Find the line with "### 11.2 Scalability Metrics and Projections". Transcribe it and each later line of the data exactly, up to and including the last.

------------

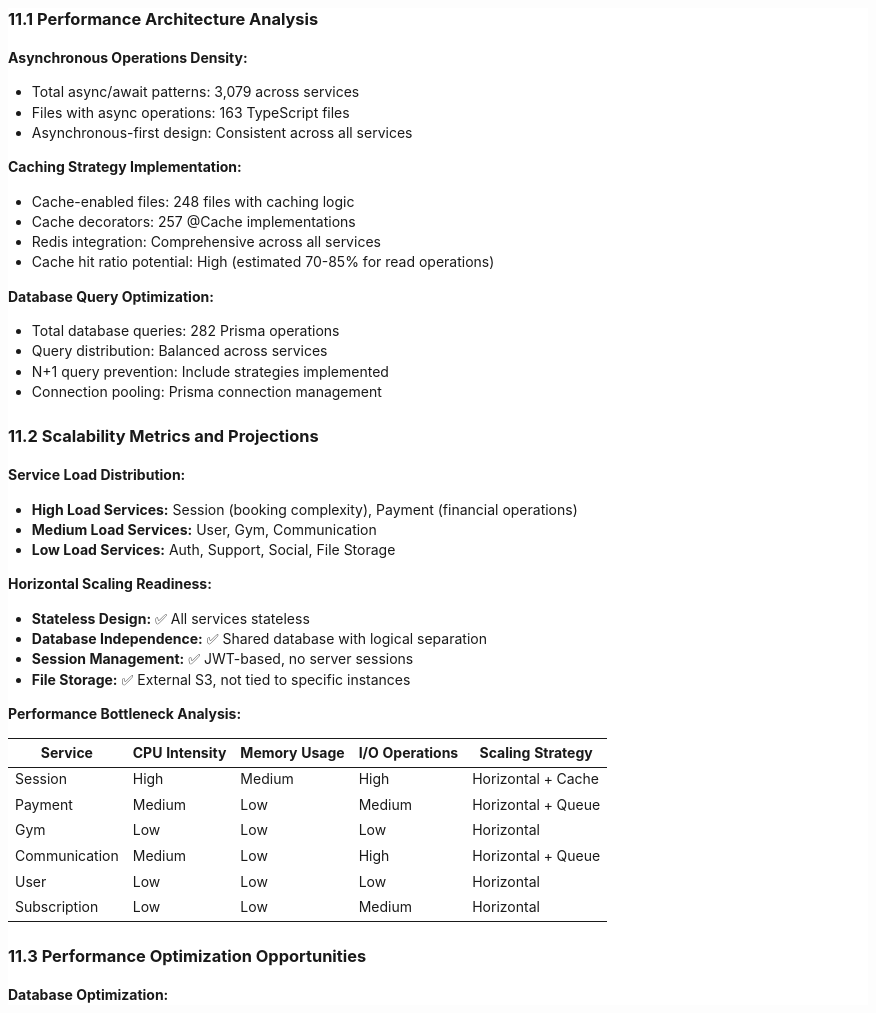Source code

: ### 11.1 Performance Architecture Analysis

**Asynchronous Operations Density:**

- Total async/await patterns: 3,079 across services
- Files with async operations: 163 TypeScript files
- Asynchronous-first design: Consistent across all services

**Caching Strategy Implementation:**

- Cache-enabled files: 248 files with caching logic
- Cache decorators: 257 @Cache implementations
- Redis integration: Comprehensive across all services
- Cache hit ratio potential: High (estimated 70-85% for read operations)

**Database Query Optimization:**

- Total database queries: 282 Prisma operations
- Query distribution: Balanced across services
- N+1 query prevention: Include strategies implemented
- Connection pooling: Prisma connection management

### 11.2 Scalability Metrics and Projections

**Service Load Distribution:**

- **High Load Services:** Session (booking complexity), Payment (financial operations)
- **Medium Load Services:** User, Gym, Communication
- **Low Load Services:** Auth, Support, Social, File Storage

**Horizontal Scaling Readiness:**

- **Stateless Design:** ✅ All services stateless
- **Database Independence:** ✅ Shared database with logical separation
- **Session Management:** ✅ JWT-based, no server sessions
- **File Storage:** ✅ External S3, not tied to specific instances

**Performance Bottleneck Analysis:**

| Service       | CPU Intensity | Memory Usage | I/O Operations | Scaling Strategy   |
| ------------- | ------------- | ------------ | -------------- | ------------------ |
| Session       | High          | Medium       | High           | Horizontal + Cache |
| Payment       | Medium        | Low          | Medium         | Horizontal + Queue |
| Gym           | Low           | Low          | Low            | Horizontal         |
| Communication | Medium        | Low          | High           | Horizontal + Queue |
| User          | Low           | Low          | Low            | Horizontal         |
| Subscription  | Low           | Low          | Medium         | Horizontal         |

### 11.3 Performance Optimization Opportunities

**Database Optimization:**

------------

§ **EXERCISE ANSWER**
### 11.2 Scalability Metrics and Projections

**Service Load Distribution:**

- **High Load Services:** Session (booking complexity), Payment (financial operations)
- **Medium Load Services:** User, Gym, Communication
- **Low Load Services:** Auth, Support, Social, File Storage

**Horizontal Scaling Readiness:**

- **Stateless Design:** ✅ All services stateless
- **Database Independence:** ✅ Shared database with logical separation
- **Session Management:** ✅ JWT-based, no server sessions
- **File Storage:** ✅ External S3, not tied to specific instances

**Performance Bottleneck Analysis:**

| Service       | CPU Intensity | Memory Usage | I/O Operations | Scaling Strategy   |
| ------------- | ------------- | ------------ | -------------- | ------------------ |
| Session       | High          | Medium       | High           | Horizontal + Cache |
| Payment       | Medium        | Low          | Medium         | Horizontal + Queue |
| Gym           | Low           | Low          | Low            | Horizontal         |
| Communication | Medium        | Low          | High           | Horizontal + Queue |
| User          | Low           | Low          | Low            | Horizontal         |
| Subscription  | Low           | Low          | Medium         | Horizontal         |

### 11.3 Performance Optimization Opportunities

**Database Optimization:**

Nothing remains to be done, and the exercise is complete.